Closed for Five Years, Jack’s Club Is Now Junior

It's either a cocktail lounge or "yet another cocktail lounge," depending on your outlook. But don't overlook it.

Photo by Patricia Chang

January 2013 was a notable month. Lance Armstrong admitted to doping. Pres. Obama was sworn in for a second term. Ryan Coogler’s Fruitvale Station won the Grand Jury Prize at Sundance. And Jack’s Club, the Creole dive in the southeastern corner of the Mission, closed FOREVER. I will never forget the first time I saw DJ Purple whip out his sax during karaoke there, in a bar I hadn’t even known existed but which was so packed my glasses kept steaming up.

Fast-forward five years, and much of 24th Street has changed, even if much of the signage remains the same. Pig & Pie kept the old Discolandia sign — it’s now Top Round Roast Beef, and the sign is still there — while the Roosevelt Tamale Parlor retained its neon beauty to become Roosevelt Sip ’N’ Eat. And Jack’s, at the very edge of 24th Street’s commercial corridor, has now become Junior, with the exterior signs largely intact.

--------

▸ **BRIEF A**:
Reproduce verbatim the part of the Jack's Club article that opens with the words containing "It's either a" and closes with "kept steaming up.".
▸ **BRIEF B**:
List every event that the Jack's Club article says took place in January 2013.

--------

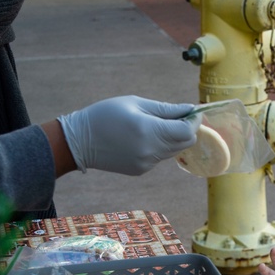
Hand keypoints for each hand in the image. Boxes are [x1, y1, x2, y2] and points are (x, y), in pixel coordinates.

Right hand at [57, 96, 198, 174]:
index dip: (194, 121)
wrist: (80, 141)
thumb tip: (189, 109)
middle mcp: (150, 151)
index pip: (187, 131)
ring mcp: (146, 163)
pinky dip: (159, 146)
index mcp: (148, 131)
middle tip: (178, 117)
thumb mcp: (135, 104)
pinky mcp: (141, 170)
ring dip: (173, 138)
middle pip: (185, 143)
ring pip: (174, 151)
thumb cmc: (106, 115)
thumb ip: (166, 109)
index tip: (192, 112)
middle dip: (187, 129)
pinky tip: (142, 138)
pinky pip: (160, 157)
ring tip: (155, 125)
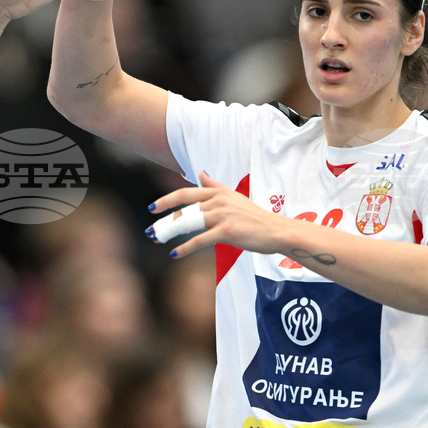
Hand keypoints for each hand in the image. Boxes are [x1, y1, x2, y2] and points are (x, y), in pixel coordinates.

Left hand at [146, 172, 284, 257]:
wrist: (277, 231)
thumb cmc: (255, 217)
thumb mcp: (234, 197)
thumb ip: (214, 186)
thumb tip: (200, 174)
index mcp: (218, 193)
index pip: (185, 194)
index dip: (166, 200)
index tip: (152, 207)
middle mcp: (218, 201)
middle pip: (183, 209)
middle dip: (164, 221)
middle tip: (150, 231)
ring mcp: (222, 215)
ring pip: (188, 223)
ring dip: (169, 233)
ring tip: (157, 240)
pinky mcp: (227, 232)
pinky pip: (200, 240)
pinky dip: (185, 248)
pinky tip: (174, 254)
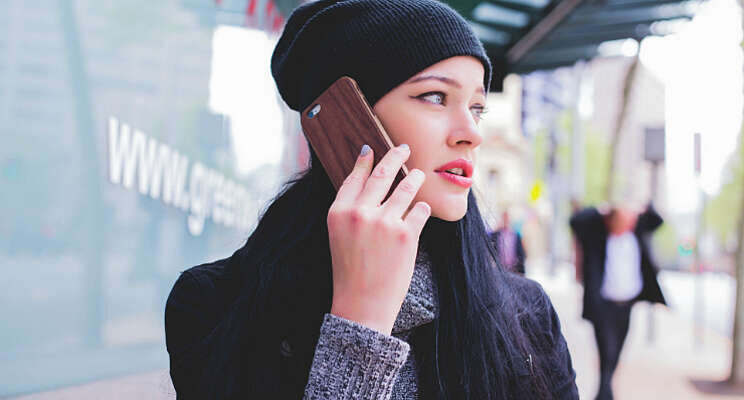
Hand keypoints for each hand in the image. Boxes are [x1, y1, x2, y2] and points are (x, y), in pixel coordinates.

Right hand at [326, 144, 430, 334]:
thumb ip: (350, 209)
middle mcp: (360, 213)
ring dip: (414, 178)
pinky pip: (420, 210)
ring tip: (418, 175)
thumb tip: (367, 177)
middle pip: (382, 174)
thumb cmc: (350, 270)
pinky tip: (420, 209)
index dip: (364, 160)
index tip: (372, 149)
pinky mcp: (405, 234)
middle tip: (403, 148)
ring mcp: (384, 222)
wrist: (362, 304)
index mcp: (339, 212)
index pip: (354, 177)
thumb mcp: (339, 235)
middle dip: (395, 156)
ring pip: (406, 187)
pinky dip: (422, 208)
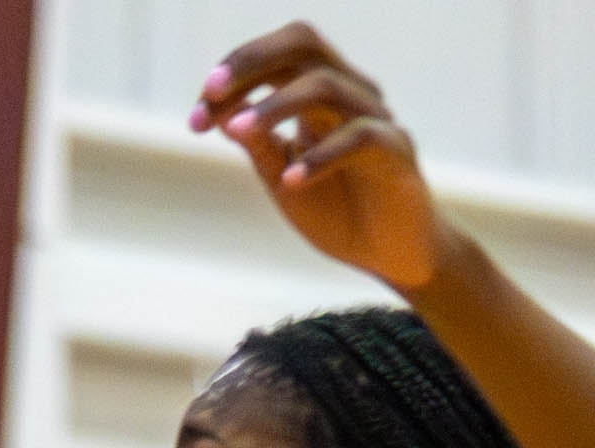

--------

▸ **TASK OUTPUT A**:
It's either a cocktail lounge or "yet another cocktail lounge," depending on your outlook. But don't overlook it.

Photo by Patricia Chang

January 2013 was a notable month. Lance Armstrong admitted to doping. Pres. Obama was sworn in for a second term. Ryan Coogler’s Fruitvale Station won the Grand Jury Prize at Sundance. And Jack’s Club, the Creole dive in the southeastern corner of the Mission, closed FOREVER. I will never forget the first time I saw DJ Purple whip out his sax during karaoke there, in a bar I hadn’t even known existed but which was so packed my glasses kept steaming up.

▸ **TASK OUTPUT B**:
- Lance Armstrong admitted to doping.
- Pres. Obama was sworn in for a second term.
- Ryan Coogler's Fruitvale Station won the Grand Jury Prize at Sundance.
- Jack's Club, the Creole dive in the southeastern corner of the Mission, closed.